Die Aufregung in der Republik über die Premiere der Volksvertreterin im Beinkleid ist groß. Von einem „unanständigen würdelosen Weib“ und „von schwindender Moral der Frau“ ist die Rede. Und Liselotte Funcke lächelt verschmitzt: „Ich habe sie selbst dazu ermuntert. Die Wellen schlugen damals hoch.“ Es ist eine der Anekdoten, an die sie sich im hohen Alter gerne erinnert.
Große Dame des deutschen Liberalismus
Zur aktuellen Politik, zum Niedergang der FDP, äußert sie sich nicht. Niemals. Ganz anders als der SPD-Weise Helmut Schmidt, der häufig Ratschläge erteilt, kommentiert sie die Vorgänge nicht. Ihr Standpunkt: „Jede Generation muss sich die eigene Zukunft selbst gestalten.“ Enttäuscht ist die große alte Dame des deutschen Liberalismus nach ihrer Zeit als Bundestagsabgeordnete, von 1961 bis 1979, von der Entwicklung der Streitkultur. Sie vermisst amüsante und heftige Auseinandersetzungen: „Es gibt keine Rededuelle mehr. Die Spontaneität fehlt. Es ist alles braver.“
Sie bleibt es in ihrer politischen Arbeit nicht. Zielstrebig und konsequent verfolgt sie als Ausländerbeauftragte der Bundesregierung, sie ist Nachfolgerin von Heinz Kühn, von 1981 bis 1991 ihre Forderungen. So macht sich Liselotte Funcke für den Deutschunterricht ausländischer Mütter stark. Ihr Gespür für Ungerechtigkeit und Unmenschlichkeit treibt sie an.

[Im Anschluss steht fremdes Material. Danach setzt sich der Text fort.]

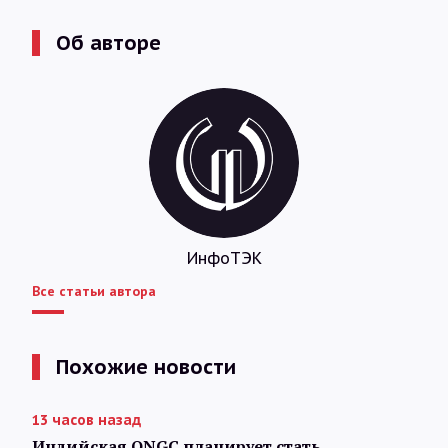
Об авторе
ИнфоТЭК
Все статьи автора
Похожие новости
13 часов назад
Индийская ONGC планирует стать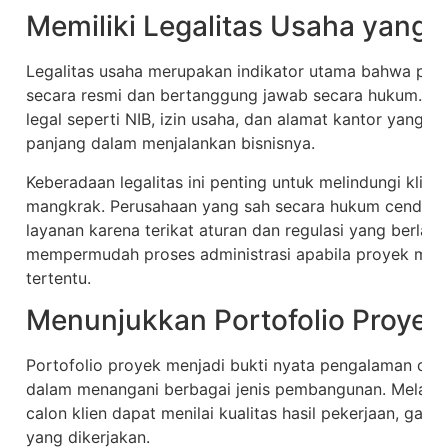
Memiliki Legalitas Usaha yang 
Legalitas usaha merupakan indikator utama bahwa peru
secara resmi dan bertanggung jawab secara hukum. Ko
legal seperti NIB, izin usaha, dan alamat kantor yang 
panjang dalam menjalankan bisnisnya.
Keberadaan legalitas ini penting untuk melindungi klien
mangkrak. Perusahaan yang sah secara hukum cenderun
layanan karena terikat aturan dan regulasi yang berlaku. 
mempermudah proses administrasi apabila proyek m
tertentu.
Menunjukkan Portofolio Proye
Portofolio proyek menjadi bukti nyata pengalaman da
dalam menangani berbagai jenis pembangunan. Melalui
calon klien dapat menilai kualitas hasil pekerjaan, gaya 
yang dikerjakan.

Ihre gelebte Glaubwürdigkeit und ihre Sachlichkeit schaffen bei den Menschen Vertrauen. Bei Helmut Kohl nicht: „Kohl hat nicht einen meiner 16 Briefe beantwortet.“ Am 15. Juli 1991 tritt sie von ihrem Amt zurück. Als „Mutter der Türken“ genießt die unbeugsame Politikerin hohe Anerkennung. In Ausländerfragen ist sie eine gern gefragte Expertin. Ihrer Heimatstadt Hagen und der Region bleibt sie bei allen Verpflichtungen stets verbunden, schreibt Bücher über die Stadtgeschichte und stellt sich in der Evangelischen Stiftung Volmarstein in den Dienst der Behindertenarbeit.
Politische Wurzeln in der Volmestadt Hagen
An der Volme liegen ihre politischen Wurzeln, hier schließt sie sich 1946 der FDP an: „Ich habe mich gefragt: Was wird aus einem Land, das so eine Niederlage verkraften muss? Ich hatte das Gefühl, wir Jüngeren dürfen die Alten nicht alleine lassen.“ Ihr Name und der ihres Vaters und Unternehmers Oskar Funcke (1885-1965) stehen mit Willi Weyer (1917-1987) für erstes liberales Engagement auf kommunaler Ebene.
Neben der politischen Arbeit studiert sie Betriebswirtschaft, arbeitet als Prokuristin im Familienbetrieb, der Schraubenfabrik und Gesenkschmiede Funcke & Hueck. In ihrem Tagebuch fehlt der 23. Mai 1949, Gründungstag der Bundesrepublik. Ihre Erklärung: „Man war mit so vielen Dingen beschäftigt.“ Bis zum Tod. - Liselotte Funcke ist am Mittwoch mit 94 Jahren in Hagen gestorben.